DIRECTIONS
Rewrite the items below as a numbered list, from the line that contains "pose: elev=317.2 azim=189.1" through the final line of the items, both ends included. Omit any blank lines.
--------------------------------
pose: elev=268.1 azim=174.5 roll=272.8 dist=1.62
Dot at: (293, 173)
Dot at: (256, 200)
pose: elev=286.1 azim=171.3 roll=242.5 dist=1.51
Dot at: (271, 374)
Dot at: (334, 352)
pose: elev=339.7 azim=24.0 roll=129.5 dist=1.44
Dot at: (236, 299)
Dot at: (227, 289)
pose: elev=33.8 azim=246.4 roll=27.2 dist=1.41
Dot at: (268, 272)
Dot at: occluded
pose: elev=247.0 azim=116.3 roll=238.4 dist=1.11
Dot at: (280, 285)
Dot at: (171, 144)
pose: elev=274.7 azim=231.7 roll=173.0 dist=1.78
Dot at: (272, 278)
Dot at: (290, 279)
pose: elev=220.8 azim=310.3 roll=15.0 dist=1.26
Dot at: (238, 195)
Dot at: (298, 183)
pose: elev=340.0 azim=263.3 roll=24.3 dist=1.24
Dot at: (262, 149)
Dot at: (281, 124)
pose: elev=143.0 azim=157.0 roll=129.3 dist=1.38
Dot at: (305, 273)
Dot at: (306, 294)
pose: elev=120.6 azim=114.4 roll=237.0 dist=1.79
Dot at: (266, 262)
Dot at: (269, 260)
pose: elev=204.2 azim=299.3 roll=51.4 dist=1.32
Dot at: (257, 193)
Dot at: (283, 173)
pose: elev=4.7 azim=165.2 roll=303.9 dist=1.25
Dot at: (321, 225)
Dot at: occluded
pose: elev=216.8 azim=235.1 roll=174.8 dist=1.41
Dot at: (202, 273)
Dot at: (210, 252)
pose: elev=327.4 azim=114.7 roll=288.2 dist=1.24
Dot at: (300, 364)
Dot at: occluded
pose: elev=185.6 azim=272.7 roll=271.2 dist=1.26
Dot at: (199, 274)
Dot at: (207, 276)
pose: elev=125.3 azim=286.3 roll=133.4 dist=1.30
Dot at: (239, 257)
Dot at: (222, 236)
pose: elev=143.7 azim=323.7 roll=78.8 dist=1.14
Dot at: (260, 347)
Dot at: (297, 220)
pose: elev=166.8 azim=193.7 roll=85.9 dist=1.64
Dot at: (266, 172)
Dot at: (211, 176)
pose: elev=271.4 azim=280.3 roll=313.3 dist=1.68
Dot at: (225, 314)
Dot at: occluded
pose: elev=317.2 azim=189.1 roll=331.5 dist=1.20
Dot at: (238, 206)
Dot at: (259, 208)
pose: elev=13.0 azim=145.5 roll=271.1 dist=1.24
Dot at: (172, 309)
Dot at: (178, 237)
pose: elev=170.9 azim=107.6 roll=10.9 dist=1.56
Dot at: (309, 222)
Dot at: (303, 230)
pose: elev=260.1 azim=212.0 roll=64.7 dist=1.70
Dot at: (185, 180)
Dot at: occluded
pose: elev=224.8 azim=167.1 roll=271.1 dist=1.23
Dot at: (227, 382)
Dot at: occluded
--------------------------------
RESULT FOR THIS TASK
1. pose: elev=317.2 azim=189.1 roll=331.5 dist=1.20
2. Dot at: (238, 206)
3. Dot at: (259, 208)
4. pose: elev=13.0 azim=145.5 roll=271.1 dist=1.24
5. Dot at: (172, 309)
6. Dot at: (178, 237)
7. pose: elev=170.9 azim=107.6 roll=10.9 dist=1.56
8. Dot at: (309, 222)
9. Dot at: (303, 230)
10. pose: elev=260.1 azim=212.0 roll=64.7 dist=1.70
11. Dot at: (185, 180)
12. Dot at: occluded
13. pose: elev=224.8 azim=167.1 roll=271.1 dist=1.23
14. Dot at: (227, 382)
15. Dot at: occluded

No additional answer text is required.